==== Text segment ====
In 1875, the people living around Thirlmere, in the English Lake District, became aware of strange goings-on. Strange men in deer-stalkers and tweeds were skulking behind bushes, making notes and pretending to be tourists. Who were they, and what could they want in this backwater?
The true identity of these furtive gentlemen became known rather sooner than their employers would have liked. They were sent by Manchester Corporation – geologists among them. Cottonopolis, then the industrial capital of the world, was running dry. Its huddled masses needed to flush their new water closets, and its even thirstier mills and dyeworks needed it soft. So the City Fathers had decided to buy a lake – and to do so, if possible, without driving up land prices.
Manchester was no stranger to grandiose water schemes; but Thirlmere was another proposition entirely. Thirlmere was a Lake, sanctified by poets and artists who had gone in search of paradise and then set about defending it against encroachment by the tide of filth washing up from the industrial North (attracted mostly by their own activities). The dispute that ensued – idyllic pastoral myth versus material progress – was, as Harriet Ritvo proves in this highly engaging history, the birth of the “green” consciousness. The Lake District was an environmental Jerusalem, fought over jealously by a fractious and schismatic cabal of interests who were only barely distracted from their main activity (squabbling among themselves) by the existence of a common enemy. Plus ça change.
==== Given entries ====
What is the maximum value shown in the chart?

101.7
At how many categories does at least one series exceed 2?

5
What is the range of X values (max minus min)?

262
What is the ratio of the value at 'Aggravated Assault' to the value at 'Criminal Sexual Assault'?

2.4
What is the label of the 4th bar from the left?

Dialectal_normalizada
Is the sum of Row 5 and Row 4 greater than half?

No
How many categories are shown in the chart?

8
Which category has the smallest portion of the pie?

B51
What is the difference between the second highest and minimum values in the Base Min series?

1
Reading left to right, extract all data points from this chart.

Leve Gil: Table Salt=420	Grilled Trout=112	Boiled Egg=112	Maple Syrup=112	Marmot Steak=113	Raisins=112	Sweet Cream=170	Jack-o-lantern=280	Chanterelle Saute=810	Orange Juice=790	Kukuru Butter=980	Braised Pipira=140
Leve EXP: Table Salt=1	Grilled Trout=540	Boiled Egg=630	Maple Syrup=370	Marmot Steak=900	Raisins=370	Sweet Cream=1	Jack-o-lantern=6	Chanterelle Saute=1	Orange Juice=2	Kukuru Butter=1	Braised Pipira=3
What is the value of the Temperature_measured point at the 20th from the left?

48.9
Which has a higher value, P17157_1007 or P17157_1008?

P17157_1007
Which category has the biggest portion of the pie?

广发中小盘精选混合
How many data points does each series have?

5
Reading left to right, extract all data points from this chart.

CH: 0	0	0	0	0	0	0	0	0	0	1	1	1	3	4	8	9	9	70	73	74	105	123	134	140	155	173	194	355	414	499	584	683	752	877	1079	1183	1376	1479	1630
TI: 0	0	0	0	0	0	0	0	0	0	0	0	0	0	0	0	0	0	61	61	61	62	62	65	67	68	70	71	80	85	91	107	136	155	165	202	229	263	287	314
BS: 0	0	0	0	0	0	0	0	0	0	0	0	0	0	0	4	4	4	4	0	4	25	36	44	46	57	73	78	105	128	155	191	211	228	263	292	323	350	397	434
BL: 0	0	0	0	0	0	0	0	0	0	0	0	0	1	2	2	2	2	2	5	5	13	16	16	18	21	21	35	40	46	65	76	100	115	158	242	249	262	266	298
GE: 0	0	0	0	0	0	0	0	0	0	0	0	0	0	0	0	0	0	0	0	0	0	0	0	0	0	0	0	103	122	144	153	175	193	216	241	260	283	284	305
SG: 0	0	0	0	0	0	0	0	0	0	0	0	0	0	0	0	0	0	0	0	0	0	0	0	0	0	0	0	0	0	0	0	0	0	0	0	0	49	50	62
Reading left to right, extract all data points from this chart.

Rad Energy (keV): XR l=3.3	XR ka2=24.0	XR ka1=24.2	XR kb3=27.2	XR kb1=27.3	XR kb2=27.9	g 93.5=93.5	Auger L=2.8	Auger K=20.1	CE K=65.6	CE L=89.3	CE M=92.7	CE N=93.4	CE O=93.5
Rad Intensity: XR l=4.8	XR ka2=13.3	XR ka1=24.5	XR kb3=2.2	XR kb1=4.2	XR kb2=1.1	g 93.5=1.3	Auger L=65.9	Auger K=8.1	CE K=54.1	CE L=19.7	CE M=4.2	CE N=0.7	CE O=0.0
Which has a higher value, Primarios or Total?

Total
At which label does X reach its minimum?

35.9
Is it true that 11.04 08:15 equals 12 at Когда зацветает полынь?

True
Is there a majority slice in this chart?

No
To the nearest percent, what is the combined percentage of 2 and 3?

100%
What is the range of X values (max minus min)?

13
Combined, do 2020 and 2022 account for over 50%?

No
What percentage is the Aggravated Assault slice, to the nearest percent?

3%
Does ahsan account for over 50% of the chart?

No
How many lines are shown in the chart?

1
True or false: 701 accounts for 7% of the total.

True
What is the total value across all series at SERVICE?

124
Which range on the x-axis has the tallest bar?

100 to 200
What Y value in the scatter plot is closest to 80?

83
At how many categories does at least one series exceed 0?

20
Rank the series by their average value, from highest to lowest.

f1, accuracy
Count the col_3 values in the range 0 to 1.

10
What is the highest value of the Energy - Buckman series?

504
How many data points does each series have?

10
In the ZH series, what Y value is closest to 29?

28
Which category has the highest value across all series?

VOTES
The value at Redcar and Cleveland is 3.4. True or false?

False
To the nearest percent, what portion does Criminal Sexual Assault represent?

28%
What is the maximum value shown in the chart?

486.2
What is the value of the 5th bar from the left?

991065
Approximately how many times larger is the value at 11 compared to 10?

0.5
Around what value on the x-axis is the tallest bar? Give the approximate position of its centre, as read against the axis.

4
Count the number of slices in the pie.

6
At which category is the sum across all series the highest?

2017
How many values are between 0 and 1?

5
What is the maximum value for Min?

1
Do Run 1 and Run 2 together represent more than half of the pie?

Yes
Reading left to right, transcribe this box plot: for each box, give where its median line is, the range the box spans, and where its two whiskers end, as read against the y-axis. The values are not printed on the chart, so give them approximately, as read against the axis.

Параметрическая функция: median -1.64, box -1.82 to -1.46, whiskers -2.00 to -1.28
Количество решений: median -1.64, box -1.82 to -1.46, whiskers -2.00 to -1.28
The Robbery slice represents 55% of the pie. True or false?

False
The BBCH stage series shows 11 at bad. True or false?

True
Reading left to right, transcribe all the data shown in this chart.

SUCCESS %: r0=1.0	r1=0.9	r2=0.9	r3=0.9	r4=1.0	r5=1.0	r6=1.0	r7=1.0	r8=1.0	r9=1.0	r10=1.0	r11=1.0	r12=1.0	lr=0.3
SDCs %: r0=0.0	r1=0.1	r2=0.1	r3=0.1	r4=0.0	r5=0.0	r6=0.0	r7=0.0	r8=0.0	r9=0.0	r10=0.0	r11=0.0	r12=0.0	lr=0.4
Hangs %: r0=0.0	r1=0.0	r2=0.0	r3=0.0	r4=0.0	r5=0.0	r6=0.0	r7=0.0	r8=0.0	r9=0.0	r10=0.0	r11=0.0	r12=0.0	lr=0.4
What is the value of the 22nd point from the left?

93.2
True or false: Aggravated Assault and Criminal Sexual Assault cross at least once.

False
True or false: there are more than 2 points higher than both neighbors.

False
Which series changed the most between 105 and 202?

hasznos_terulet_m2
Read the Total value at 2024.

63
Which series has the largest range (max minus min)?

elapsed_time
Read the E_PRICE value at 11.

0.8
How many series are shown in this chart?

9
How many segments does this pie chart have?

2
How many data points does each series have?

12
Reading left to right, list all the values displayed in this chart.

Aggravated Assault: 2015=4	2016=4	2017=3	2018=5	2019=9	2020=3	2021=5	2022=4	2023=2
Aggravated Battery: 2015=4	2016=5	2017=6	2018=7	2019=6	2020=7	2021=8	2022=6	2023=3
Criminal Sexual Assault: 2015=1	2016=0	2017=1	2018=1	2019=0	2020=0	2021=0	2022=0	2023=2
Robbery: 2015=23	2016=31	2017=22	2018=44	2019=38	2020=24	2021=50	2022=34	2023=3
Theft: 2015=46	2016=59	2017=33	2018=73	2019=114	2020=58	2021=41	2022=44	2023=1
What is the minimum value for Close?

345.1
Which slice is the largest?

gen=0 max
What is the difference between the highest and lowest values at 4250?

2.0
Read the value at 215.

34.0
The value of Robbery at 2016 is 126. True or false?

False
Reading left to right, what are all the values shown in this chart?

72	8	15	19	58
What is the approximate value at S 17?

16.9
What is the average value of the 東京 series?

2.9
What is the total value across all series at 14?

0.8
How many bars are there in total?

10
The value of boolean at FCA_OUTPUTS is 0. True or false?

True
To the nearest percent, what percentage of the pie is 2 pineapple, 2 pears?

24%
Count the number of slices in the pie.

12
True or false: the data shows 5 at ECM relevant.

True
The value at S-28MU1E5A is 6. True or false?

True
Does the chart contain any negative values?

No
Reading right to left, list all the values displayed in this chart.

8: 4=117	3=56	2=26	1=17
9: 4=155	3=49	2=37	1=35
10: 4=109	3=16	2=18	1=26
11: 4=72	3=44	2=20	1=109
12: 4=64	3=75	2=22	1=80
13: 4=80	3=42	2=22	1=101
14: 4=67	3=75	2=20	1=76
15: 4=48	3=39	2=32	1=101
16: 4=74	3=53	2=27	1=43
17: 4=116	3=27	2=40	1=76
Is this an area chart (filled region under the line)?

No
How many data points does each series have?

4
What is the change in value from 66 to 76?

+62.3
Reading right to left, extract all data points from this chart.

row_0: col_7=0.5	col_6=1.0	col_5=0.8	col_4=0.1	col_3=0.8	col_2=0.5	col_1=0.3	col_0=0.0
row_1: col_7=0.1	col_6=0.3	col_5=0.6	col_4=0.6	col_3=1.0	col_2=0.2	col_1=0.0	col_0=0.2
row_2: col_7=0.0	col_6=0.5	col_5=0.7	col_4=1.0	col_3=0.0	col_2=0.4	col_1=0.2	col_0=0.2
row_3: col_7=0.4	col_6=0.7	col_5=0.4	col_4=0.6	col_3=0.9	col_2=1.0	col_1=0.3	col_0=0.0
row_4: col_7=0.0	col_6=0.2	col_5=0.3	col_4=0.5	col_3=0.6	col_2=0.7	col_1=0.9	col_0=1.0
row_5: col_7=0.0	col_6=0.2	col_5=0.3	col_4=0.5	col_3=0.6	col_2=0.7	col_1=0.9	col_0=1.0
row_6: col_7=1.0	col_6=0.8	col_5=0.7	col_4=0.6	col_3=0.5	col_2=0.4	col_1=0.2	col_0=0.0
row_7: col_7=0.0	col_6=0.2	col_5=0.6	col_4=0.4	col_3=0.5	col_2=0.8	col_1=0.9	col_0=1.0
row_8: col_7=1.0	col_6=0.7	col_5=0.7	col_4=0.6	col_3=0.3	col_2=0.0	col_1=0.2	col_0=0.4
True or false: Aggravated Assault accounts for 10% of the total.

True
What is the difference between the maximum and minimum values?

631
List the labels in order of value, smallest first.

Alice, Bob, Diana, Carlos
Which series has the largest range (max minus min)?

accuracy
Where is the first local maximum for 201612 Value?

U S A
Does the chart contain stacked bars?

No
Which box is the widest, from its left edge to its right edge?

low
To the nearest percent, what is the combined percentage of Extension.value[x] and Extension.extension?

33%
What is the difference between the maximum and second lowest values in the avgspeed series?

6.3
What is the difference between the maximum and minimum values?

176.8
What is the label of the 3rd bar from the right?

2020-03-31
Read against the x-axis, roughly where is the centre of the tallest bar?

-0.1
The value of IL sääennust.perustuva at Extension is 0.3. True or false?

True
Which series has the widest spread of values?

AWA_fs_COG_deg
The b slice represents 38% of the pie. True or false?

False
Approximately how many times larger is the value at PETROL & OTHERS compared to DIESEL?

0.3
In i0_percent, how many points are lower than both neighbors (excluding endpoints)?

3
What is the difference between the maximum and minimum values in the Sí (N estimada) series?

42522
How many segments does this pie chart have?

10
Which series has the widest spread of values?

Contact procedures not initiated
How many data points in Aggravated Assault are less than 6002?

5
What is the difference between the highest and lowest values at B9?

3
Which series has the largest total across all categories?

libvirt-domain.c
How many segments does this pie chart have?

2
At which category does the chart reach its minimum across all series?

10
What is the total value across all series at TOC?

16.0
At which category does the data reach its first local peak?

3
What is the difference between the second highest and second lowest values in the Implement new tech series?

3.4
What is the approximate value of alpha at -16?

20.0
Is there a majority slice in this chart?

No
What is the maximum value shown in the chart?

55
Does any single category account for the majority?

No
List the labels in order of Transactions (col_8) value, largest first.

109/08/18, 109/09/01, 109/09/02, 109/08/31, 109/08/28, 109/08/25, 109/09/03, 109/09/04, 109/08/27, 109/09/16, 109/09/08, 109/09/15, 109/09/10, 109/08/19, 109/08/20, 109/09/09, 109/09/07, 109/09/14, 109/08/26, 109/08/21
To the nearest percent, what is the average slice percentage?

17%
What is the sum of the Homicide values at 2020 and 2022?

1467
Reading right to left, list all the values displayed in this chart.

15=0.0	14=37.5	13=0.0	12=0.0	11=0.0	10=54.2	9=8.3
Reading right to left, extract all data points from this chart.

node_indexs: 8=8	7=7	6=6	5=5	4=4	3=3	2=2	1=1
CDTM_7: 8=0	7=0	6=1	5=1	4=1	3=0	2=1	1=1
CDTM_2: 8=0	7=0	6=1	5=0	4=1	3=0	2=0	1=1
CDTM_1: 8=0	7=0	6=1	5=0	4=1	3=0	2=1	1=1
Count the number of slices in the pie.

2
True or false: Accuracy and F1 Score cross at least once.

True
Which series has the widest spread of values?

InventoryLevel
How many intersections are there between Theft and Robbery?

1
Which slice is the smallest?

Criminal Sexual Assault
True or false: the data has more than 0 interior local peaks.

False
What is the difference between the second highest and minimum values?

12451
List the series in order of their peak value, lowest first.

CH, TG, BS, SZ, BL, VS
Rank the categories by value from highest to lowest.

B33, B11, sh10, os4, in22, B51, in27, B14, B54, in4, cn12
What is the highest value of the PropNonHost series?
====
[Task requirements]
**a)** Please update the Thirlmere passage between "In 1875, the" and "up land prices.", inclusive, and put "flat caps" in place of "deer-stalkers".
**b)** In the Thirlmere passage, who sent the men seen around Thirlmere in 1875?

[Answers for the exercise]
**a)**
In 1875, the people living around Thirlmere, in the English Lake District, became aware of strange goings-on. Strange men in flat caps and tweeds were skulking behind bushes, making notes and pretending to be tourists. Who were they, and what could they want in this backwater?
The true identity of these furtive gentlemen became known rather sooner than their employers would have liked. They were sent by Manchester Corporation – geologists among them. Cottonopolis, then the industrial capital of the world, was running dry. Its huddled masses needed to flush their new water closets, and its even thirstier mills and dyeworks needed it soft. So the City Fathers had decided to buy a lake – and to do so, if possible, without driving up land prices.

**b)** Manchester Corporation.